An investigation of a presumptive health care-associated transmission of HIV in New York highlights the importance of following precautions to prevent the spread of bloodborne pathogens.
Health care-associated transmission of HIV is rare, but an investigation of a presumptive case in New York underscores the importance of following standard precautions to prevent the spread of bloodborne pathogens.
The report, published in a recent Morbidity and Mortality Weekly Report from the US Centers for Disease Control and Prevention (CDC), details the case of a young-adult man who was hospitalized in July 2017 with complications of chronic kidney disease before being diagnosed with HIV. Health care officials noted the man had a low risk of HIV infection, including monogamous sex with a female partner who was HIV-negative and no injection drug use.
“This incident serves as a reminder of the importance of strict adherence to standard precautions within health care settings,” the report noted. “It also underscores the utility of sequence analysis to identify transmission to persons with no known HIV risk factors through uncommon health care routes that might otherwise go unrecognized.”
The patient (patient A) was negative for HIV upon hospitalization, an antigen/antibody rapid test revealed. He was readmitted for hemodialysis in October 2017, receiving vascular access placement at a second hospital, and was discharged after 10 days to receive further hemodialysis at an outpatient facility. He developed fever, sore throat, nausea, vomiting and diarrhea and was readmitted to the hospital, where a he received a positive diagnosis of acute HIV infection. Tests—which detected antigen and HIV-1 virus but no detectable antibody—indicated the infection like occurred during the time he was hospitalized.

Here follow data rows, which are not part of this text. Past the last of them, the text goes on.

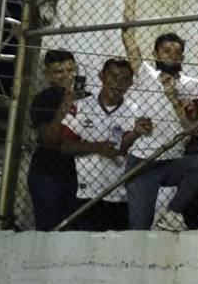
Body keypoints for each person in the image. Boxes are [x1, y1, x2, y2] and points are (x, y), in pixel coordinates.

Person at [120, 0, 198, 231]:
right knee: (138, 227)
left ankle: (172, 214)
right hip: (142, 161)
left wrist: (173, 97)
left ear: (182, 57)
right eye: (165, 51)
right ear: (156, 54)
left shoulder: (192, 84)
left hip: (173, 159)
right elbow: (128, 36)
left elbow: (188, 127)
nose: (171, 55)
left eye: (176, 52)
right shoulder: (145, 74)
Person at [57, 58, 141, 231]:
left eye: (124, 79)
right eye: (113, 76)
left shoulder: (136, 111)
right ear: (101, 76)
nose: (118, 82)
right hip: (86, 194)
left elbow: (131, 148)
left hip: (120, 196)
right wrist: (96, 147)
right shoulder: (81, 107)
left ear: (131, 83)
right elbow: (64, 145)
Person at [27, 49, 84, 229]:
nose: (66, 76)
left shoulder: (89, 99)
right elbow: (49, 138)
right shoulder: (42, 100)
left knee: (74, 231)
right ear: (48, 75)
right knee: (48, 230)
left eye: (70, 70)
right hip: (47, 174)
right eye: (59, 72)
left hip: (78, 177)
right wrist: (67, 103)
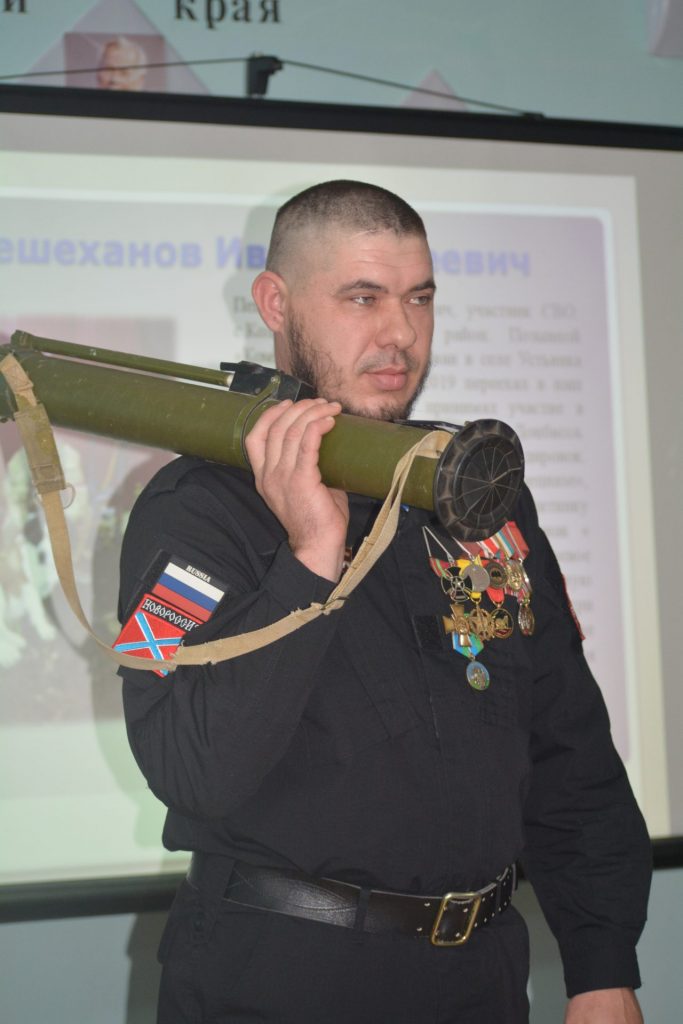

Investigators from the New York City Department of Health and Mental Hygiene, the New York State Department of Health, and the CDC were prompted to examine the possibility of a health care-associated transmission of the disease. A review of 232 other patients—including 10 with HIV diagnoses—whose treatment overlapped with that of the patient in any of the 2 hospital settings or the outpatient hemodialysis facility.
Of the 10 patients diagnosed with HIV, 1 (patient B) was reported as having an increased viral load and receiving antiretroviral therapy during his hospital stay, while the other 9 were reported to have sustained viral suppression. A nucleotide sequence analysis was conducted, with HIV-1 sequences from the 2 patients sharing >99% identity.
Both patients were in the same inpatient hospital ward for 25 hours. They received hemodialysis in the same unit, but not on the same day nor did the patient A follow patient B on the same machine. Site visits by health officials revealed no lapses in infection control procedures, and were unable to confirm how the infection may have transmitted between the patients. Letters informing 36 other patients of the possibility of exposure were sent and testing offered, with no other cases of health care-associated HIV infection identified.
Patient A died of complications related to chronic kidney disease 66 days after his HIV diagnosis.
Goals to stop HIV include reducing new infections by 75% within five years and by 90% within a decade. A recent study of 6 US cities found that the best strategies included treating opioid users with buprenorphine or methadone; sending electronic HIV testing reminders; nurse-initiated rapid testing; case management; and rapid ART initiation.
Much of the effort on preventing HIV infections has been on pre-exposure prophylaxis (PrEP). Colleen Kelley, MD, MPH, associate professor at the Emory University School, recently discussed the developments in on-demand PrEP and injectable Cabotegravir for PrEP in clinical trials.